Spin Transport Studies of Nanoscaled Ferromagnetic Tunneling Devices

Abstract: This thesis presents spin transport studies of ferromagnetic nano-scaled tunneling devices fabricated by atomic force microscopy (AFM) and electron beam lithography (EBL). The thesis covers three main topics: The first topic is a study of spin accumulation (relaxation) in Au nano-structures using Ni/Au/Ni ferromagnetic single electron transistors (F-SETs). A Ni/Au/Ni F-SET with a single central Au nanodisk is fabricated using AFM manipulation. From the magnetotransport measurements on the devices, we conclude that spin accumulation in the Au nanostructure is below the detection limit due to fast spin relaxation.
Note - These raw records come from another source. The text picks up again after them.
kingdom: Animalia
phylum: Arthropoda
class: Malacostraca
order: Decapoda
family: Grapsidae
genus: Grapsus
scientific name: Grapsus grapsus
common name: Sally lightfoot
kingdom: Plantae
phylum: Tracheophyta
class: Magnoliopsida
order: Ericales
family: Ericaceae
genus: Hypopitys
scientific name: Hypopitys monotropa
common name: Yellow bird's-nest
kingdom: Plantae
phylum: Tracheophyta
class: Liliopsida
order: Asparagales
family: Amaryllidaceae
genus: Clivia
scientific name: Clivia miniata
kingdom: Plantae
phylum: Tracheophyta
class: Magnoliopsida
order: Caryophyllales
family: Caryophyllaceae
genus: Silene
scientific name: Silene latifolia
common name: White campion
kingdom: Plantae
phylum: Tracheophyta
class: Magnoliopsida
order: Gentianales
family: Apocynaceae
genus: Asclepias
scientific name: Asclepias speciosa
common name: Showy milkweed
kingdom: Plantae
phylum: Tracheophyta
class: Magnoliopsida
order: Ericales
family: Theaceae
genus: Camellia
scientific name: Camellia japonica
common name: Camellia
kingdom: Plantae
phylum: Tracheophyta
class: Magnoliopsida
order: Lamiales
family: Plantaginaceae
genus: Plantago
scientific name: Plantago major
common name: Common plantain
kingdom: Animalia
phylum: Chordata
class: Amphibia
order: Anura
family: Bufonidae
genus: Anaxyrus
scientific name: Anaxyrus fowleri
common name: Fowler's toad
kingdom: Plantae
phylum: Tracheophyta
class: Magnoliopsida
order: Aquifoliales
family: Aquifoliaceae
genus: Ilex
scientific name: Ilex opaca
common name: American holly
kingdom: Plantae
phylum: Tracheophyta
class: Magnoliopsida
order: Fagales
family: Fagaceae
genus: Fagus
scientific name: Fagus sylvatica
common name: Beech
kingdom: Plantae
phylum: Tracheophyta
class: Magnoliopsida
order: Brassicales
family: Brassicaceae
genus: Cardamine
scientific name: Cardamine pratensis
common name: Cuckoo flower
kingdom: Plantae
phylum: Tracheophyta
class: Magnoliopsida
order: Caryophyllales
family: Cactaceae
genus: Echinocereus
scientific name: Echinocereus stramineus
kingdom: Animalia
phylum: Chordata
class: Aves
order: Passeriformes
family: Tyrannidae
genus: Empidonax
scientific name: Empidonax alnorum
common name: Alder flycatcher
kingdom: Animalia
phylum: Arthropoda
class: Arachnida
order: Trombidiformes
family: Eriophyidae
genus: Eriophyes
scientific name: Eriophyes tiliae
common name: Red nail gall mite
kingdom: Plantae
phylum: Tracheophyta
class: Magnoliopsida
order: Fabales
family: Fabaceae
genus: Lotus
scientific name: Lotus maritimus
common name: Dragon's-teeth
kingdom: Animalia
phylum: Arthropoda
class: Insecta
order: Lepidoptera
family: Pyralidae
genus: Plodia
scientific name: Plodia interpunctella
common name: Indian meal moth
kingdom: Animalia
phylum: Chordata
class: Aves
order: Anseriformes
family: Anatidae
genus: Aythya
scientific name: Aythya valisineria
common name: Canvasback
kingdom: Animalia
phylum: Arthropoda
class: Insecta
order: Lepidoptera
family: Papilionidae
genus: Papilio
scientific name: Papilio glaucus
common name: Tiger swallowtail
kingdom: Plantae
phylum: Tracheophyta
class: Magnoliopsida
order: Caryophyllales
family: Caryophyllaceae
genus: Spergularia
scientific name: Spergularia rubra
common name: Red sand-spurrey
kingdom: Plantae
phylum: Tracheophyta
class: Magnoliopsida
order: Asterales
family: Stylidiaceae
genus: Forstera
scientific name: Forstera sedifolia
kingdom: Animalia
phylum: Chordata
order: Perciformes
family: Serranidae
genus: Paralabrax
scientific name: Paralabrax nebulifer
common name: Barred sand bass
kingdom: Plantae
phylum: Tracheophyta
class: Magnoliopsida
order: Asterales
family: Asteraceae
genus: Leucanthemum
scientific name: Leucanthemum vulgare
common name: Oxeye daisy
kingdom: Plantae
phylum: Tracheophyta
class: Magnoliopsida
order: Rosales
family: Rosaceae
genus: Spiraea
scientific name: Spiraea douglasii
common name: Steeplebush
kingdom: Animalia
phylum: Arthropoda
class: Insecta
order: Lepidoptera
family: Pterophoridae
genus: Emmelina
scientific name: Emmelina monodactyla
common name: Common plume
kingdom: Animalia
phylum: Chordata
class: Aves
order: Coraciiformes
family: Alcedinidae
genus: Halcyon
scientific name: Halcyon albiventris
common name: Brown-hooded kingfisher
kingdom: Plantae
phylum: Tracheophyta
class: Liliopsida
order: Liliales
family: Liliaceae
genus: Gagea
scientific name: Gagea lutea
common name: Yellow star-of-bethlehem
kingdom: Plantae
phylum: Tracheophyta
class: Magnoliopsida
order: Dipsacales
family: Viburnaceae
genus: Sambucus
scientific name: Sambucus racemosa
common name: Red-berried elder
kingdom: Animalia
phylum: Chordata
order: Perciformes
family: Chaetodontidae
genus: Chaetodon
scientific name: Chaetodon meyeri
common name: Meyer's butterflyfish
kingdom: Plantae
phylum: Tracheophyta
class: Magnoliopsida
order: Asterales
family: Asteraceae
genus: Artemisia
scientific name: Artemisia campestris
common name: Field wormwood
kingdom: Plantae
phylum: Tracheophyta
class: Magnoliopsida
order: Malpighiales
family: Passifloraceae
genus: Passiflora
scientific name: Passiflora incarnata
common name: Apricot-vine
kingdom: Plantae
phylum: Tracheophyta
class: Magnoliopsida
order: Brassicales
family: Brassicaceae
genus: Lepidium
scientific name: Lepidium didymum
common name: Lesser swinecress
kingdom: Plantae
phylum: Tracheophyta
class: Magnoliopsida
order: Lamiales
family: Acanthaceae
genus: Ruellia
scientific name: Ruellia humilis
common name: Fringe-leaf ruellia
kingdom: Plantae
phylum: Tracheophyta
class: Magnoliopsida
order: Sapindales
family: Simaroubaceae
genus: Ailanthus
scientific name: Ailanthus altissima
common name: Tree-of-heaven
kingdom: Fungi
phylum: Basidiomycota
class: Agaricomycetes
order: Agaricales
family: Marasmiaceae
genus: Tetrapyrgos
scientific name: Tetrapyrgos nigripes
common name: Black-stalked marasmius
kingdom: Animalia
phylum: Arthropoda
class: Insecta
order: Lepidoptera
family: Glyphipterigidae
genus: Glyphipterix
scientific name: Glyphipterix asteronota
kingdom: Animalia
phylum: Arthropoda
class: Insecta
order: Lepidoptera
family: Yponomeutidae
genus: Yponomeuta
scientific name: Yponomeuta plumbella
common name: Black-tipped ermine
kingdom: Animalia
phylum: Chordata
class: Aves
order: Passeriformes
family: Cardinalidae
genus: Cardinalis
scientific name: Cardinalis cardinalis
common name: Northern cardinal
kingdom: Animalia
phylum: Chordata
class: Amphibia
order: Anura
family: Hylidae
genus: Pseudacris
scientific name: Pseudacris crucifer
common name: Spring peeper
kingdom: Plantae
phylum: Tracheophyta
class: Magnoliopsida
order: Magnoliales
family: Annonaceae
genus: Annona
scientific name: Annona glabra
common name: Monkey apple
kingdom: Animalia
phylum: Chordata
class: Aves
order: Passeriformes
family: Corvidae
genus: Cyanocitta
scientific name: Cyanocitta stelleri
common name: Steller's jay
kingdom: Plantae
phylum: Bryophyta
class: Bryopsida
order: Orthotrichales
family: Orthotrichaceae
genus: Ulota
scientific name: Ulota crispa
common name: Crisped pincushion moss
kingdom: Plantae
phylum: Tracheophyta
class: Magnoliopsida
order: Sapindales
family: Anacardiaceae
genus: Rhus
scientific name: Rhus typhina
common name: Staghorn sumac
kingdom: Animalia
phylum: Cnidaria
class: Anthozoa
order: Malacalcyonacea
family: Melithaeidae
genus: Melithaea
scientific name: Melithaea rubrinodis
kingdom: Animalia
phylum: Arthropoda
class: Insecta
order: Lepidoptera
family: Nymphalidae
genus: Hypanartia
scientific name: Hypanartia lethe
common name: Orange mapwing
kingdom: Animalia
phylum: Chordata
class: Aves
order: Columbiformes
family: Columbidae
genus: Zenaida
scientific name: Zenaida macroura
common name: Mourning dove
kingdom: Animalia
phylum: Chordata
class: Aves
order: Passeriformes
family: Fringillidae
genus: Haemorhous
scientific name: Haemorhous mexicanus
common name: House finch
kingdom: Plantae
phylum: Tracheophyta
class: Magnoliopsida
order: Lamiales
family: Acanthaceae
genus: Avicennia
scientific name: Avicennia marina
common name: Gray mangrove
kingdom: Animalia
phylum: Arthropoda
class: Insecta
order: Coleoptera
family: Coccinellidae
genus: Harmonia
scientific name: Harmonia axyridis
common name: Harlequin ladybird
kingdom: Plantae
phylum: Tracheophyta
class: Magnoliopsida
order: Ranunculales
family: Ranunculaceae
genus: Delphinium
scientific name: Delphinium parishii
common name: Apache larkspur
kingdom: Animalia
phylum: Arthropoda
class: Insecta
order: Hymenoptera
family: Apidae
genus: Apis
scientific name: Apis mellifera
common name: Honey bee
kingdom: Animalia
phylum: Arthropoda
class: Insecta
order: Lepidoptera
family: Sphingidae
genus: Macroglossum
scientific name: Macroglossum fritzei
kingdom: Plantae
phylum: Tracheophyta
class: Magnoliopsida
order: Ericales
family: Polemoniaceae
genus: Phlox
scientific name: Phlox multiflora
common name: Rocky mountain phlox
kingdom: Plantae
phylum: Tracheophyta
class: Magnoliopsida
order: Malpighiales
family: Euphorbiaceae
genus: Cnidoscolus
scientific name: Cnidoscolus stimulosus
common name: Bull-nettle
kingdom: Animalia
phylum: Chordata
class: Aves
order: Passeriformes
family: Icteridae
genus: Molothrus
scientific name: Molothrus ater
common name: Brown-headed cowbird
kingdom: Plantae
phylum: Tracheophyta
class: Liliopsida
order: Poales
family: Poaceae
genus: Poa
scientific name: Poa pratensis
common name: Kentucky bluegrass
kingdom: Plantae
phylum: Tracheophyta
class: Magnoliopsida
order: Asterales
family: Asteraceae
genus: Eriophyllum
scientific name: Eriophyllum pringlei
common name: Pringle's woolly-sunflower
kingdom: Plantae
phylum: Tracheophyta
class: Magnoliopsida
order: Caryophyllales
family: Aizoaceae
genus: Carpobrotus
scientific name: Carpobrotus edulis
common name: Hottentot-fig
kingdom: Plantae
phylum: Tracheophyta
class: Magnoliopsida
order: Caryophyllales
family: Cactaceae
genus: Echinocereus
From comparison with results of theoretical modeling, we deduce an upper bound of 4 ns for the spin-relaxation time in a Au island with dimensions of a few tens of nanometers. The second topic deals with a magnetoresistance (MR) study of Co/Ni/Co F-SETs defined by EBL. We observe two main interesting results from the measurements: a large negative onset of the MR signal and a rapid decrease of the TMR with increasing bias. The former one can be related to the special geometry design of our devices, while the latter one can tentatively be ascribed to magnon excitations in the central Ni island. The third topic concerns a tunneling anisotropic magnetoresistance -(TAMR) effect observed in Co/AlOx/Au tunnel junctions. We find an increase (decrease) in the MR signal when the magnetization direction of the Co electrode is parallel (perpendicular) to the current direction. We attribute this novel phenomenon to a spin-orbit interaction (SOI) induced asymmetrical mixing of spin-up and spin-down states in the 3d bands. The TAMR decreases very sharply with increasing temperature, indicating a very fast drop-off of the SOI induced tunneling DOS anisotropy.